LE MARCHÉ ET UNE PINCÉE D’HUMILITÉ

L’analyse coûts-bénéfices le montre une fois de plus: le marché de l’énergie est très complexe - trop pour élaborer une solution théorique. Au vu des objectifs politiques, des conditions locales et des exigences spécifiques, il est impossible de donner une réponse simple à la question de savoir quelle technologie doit contribuer à quelle hauteur à la sécurité d’approvisionnement et à la transition énergétique. Les feuilles de route et les stratégies énergétiques ne sont pas le meilleur moyen de parvenir à un mix énergétique sain; c’est le marché qui décide. Les meilleures décisions sont prises par des investisseurs qui procèdent à un examen minutieux et prudent au cas par cas et qui ouvrent leur porte-monnaie pour un projet concret dans les conditions réelles. Il faut faire preuve d’humilité et se concentrer sur la garantie de conditions-cadre favorables et technologiquement neutres, de processus non bureaucratiques et d’une internalisation des effets externes contribuant à la vérité des coûts. Le soutien ne doit pas être axé sur des technologies spécifiques, mais sur le développement efficient de la capacité de production. Lors de la session de printemps, le Parlement pourra s’y atteler lors du débat sur l’acte modificateur unique et placer des accents là où il convient.

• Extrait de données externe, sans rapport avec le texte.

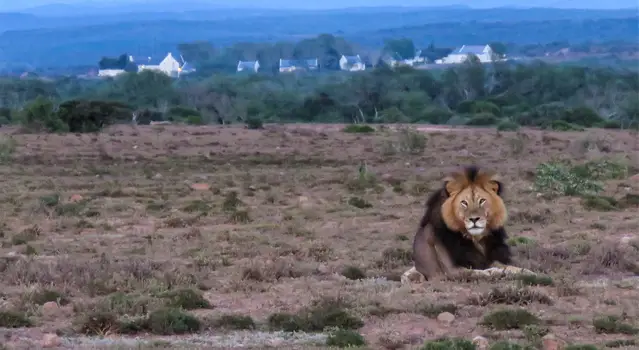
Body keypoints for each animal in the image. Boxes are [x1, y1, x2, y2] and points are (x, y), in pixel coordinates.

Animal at [400, 165, 536, 284]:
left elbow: (510, 267)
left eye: (482, 201)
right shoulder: (450, 271)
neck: (475, 239)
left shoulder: (489, 259)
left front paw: (528, 272)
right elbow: (474, 273)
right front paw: (495, 272)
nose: (474, 219)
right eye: (464, 203)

MISER SUR LA DIVERSITÉ, AUSSI POUR L’APPROVISIONNEMENT EN ÉNERGIE

Le résultat sera probablement un mix énergétique haut en couleur. C’est comme les investissements: alors que certains investisseurs amateurs ne jurent que par l’or, d’autres s’enflamment pour l’immobilier, d’autres encore ne visent que les actions ou s’aventurent dans les produits structurés, mais la plupart des investisseurs professionnels recommanderont une diversification prudente du portefeuille. Des calculs montrent également que le coût total d’un mix électrique diversifié est plus avantageux que la monoculture énergétique, car les risques et les inconvénients des différentes technologies s’équilibrent. Nous n’aurons probablement pas d’autre solution que de nous diversifier. La soif d’énergie de notre société moderne, en lien avec la décarbonation notamment, est telle que nous aurons besoin de beaucoup de toutes les technologies.